(Work to complete) Reproduce every line of the rows below verbatim.

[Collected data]
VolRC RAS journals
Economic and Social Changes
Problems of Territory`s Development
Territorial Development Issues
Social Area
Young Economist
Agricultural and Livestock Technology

(Output)
VolRC RAS journals
Economic and Social Changes
Problems of Territory`s Development
Territorial Development Issues
Social Area
Young Economist
Agricultural and Livestock Technology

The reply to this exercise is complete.